**REQUIRED WORK**
#1 In the transcript, rewrite the paragraph that begins "That will take us, well, in the next year" as a short bulleted list that keeps its main facts.
#2 Answer these questions from the transcript, one line each:
(a) About how many doses per manufacturing run does the speaker give for cancer?
(b) From a single experiment, how many separate drugs does the speaker say can be de-risked?
(c) Which two waiting periods does the speaker say the drug is not available in?

**TEXT PROVIDED**
┄┄┄┄┄┄
That will take us, well, in the next year to figure out, different people will probably have different views around, you know, what they're willing to accept. If you have it, you know, what you have is we have a scaled process, right? This process, I would say, the most likely dose we can make commercially, doing nothing else to what we do, about 450 doses per manufacturing run today for cancer and about 950 doses per manufacturing run for we think will be the autoimmune dose. It's immediately at a scale that we don't have. It's very de-risked. If it works in CD19, first of all, it will probably work in CD19 in autoimmune disorders. Right?
That will be, we'll have to figure out exactly where and how. You get CD19 in cancer, then you get CD19 in autoimmune disorders, and we've licensed in the only validated CD22 CAR. Right? It's likely going to work in CD22 because there's not much, there's no risk. It's just capital execution risk. The biology risk is kind of out, and it's likely going to work in BCMA. We've also licensed in a validated CAR in the autologous setting. From a single experiment, you can de-risk four separate drugs, right? That's a very rare opportunity. It will be daunting for us to execute on that, and it will be expensive to execute on it, to be very clear. We won't be able to do it alone, but that's what we get out of those proof of concept studies.
Steve, maybe you can frame for everyone how you would position this?
Say again?
How you would position this drug in the CD19 market if you were to be successful? Like, how does it, you know, play out versus all the existing therapies, the autologous therapies?
First off, I think the data from the autologous CAR T cell space has been really good, both for CD19 and BCMA. I think in CD22, what they have is really good. The companies continue to make progress, both in terms of expanding their labels and in being able to manufacture the drug. How we will position it will depend upon the data, to be frank. I think what we have is a drug that, first of all, is available today. Right? It's not available in 30 days, not in 14 days. You don't have to go find, the doctor doesn't have to find a plasmapheresis site and a slot. I think people underestimate the complexity of all of the autologous supply chain, right?
┄┄┄┄┄┄
**DATA SHOWN**
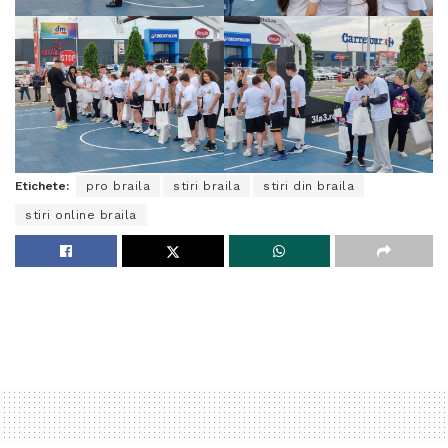
Etichete:
pro braila
stiri braila
stiri din braila
stiri online braila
┄┄┄┄┄┄
**ANSWERS BY ITEM**
#1
- Working out what different people are willing to accept will take about the next year.
- There is a scaled manufacturing process.
- At the most likely commercial dose, with no other changes, each manufacturing run today yields about 450 doses for cancer.
- Each run is expected to yield about 950 doses at the expected autoimmune dose.
- The process is very de-risked.
- If it works in CD19, it will probably also work in CD19 in autoimmune disorders.

#2
(a) About 450 doses per manufacturing run.
(b) Four separate drugs.
(c) 30 days and 14 days.